Carrier, Engine Programs
Richard Fontaine, president of the Center for a New American Security, agreed that the dollar figures may be small but the symbolism is important.
"The two joint research projects, announced during the trip as part of the Defense Trade and Technology Initiative, are very small, but they are a start," Fontaine said. "With hope, this will energize the DTTI, which so far has yielded few concrete benefits to the two sides."
The two governments have set up collaboration groups on aircraft carrier technology and fighter jet engines, something that Fontaine said would be "very significant."
The carrier discussions include collaboration on the development of a nuclear carrier, something Indian officials see as the next step in their growing maritime capabilities. An Indian MoD source said the government is particularly interested in the next-generation electromagnetic aircraft launch system (EMALS) technology used on Ford-class US carriers, which will enable an aircraft carrier to more efficiently fly a variety of planes.
The source added that the joint development of the GE-414 jet engine for use by India's homemade Light Combat Aircraft design is also being discussed.
Carter's trip through the Pacific, which also included stops in Hawaii and Singapore, featured an unmistakable line of concern about rising Chinese aggression in the region.

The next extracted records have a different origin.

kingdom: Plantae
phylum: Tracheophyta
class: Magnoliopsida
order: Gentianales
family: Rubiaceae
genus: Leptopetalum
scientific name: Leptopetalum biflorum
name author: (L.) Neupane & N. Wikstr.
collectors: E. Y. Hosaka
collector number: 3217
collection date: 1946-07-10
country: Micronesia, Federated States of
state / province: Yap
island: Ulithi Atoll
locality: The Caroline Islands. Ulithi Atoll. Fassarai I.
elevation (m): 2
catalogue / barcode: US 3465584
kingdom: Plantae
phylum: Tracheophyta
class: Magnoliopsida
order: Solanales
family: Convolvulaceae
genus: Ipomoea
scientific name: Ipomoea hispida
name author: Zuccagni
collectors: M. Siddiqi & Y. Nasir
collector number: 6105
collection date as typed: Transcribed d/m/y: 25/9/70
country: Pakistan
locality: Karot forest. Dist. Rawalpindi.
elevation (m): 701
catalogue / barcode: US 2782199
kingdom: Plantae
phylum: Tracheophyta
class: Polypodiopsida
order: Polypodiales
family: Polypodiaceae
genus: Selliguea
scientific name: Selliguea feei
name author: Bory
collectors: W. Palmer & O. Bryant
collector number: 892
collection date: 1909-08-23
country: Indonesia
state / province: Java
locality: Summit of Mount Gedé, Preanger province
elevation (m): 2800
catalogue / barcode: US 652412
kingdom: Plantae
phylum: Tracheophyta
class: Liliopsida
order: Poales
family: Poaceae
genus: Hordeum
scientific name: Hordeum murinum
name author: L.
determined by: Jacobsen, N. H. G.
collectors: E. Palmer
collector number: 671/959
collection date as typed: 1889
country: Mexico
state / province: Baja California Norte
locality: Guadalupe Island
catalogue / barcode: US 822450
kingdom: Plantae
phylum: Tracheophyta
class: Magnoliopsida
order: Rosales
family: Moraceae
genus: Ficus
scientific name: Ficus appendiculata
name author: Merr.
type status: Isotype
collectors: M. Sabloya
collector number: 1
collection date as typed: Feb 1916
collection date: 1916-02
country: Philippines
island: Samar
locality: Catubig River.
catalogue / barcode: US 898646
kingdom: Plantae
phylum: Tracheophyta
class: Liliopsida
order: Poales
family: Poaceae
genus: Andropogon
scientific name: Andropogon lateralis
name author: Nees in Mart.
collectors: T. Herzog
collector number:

The framework with India, which was sketched out during President Barack Obama's visit to India in January, gives the US a major maritime ally with a common concern in China.
"The strategic logic is compelling — stronger defense ties help preserve a balance of power in Asia and serve as a stabilizing force in the Indo-Pacific region," Fontaine said. "Going forward, the challenge will be to translate much bilateral political goodwill and overarching agreements into real progress at the bureaucratic, commercial and operational levels."
He highlighted a stop by Carter at the naval port of Visag, the headquarters of India's eastern Navy, as "symbolically significant in light of the rhetorical jousting between him and Chinese officials on maritime matters over the past week."
Sadanand Dhume, resident fellow at the American Enterprise Institute, also emphasized the role a stronger India could have to ensure "China does not rise as a hegemonic power in Asia."
Although less concrete than in India, the agreement signed by Carter with Vietnam also contained language on industrial co-development.
The agreement explicitly calls to "expand defense trade between our two countries, potentially including cooperation in the production of new technologies and equipment, where possible under current law and policy restrictions."
The inclusion of that language is important, a second defense official said, because the Vietnamese tend to treat their written arrangements with the US very narrowly and very literally.
Phuong Nguyen of the Center for Strategic and International Studies called the new agreement "very encouraging," but warned that a 2011 memorandum, which has provided the guidelines for the US-Vietnamese military relationship, was not executed as fully as it could have been.
"There'll be more challenges at the operational level because the two militaries haven't built a self-sustaining level of trust," she added.
As for industrial participation, Nguyen points to Vietnam's co-production with Russia on the Molniya-class fast attack ships as proof that Vietnam's industrial base is capable of handling such programs.
Industrial co-production "allows the US to transfer defense technology to Vietnam and could be a way to go about defense cooperation since any arms deals have been slow to materialize," she said. "In the end, it helps forge trust."
In the meantime, both sides are looking for potential sales of equipment. That is set to become easier, with the US Senate's Armed Services Committee chairman, John McCain, R-Ariz., ready to introduce a bill to lower restrictions on arms sales to Vietnam.
Vietnam currently buys more than 90 percent of its defense materiel from Russia, according to Pentagon figures.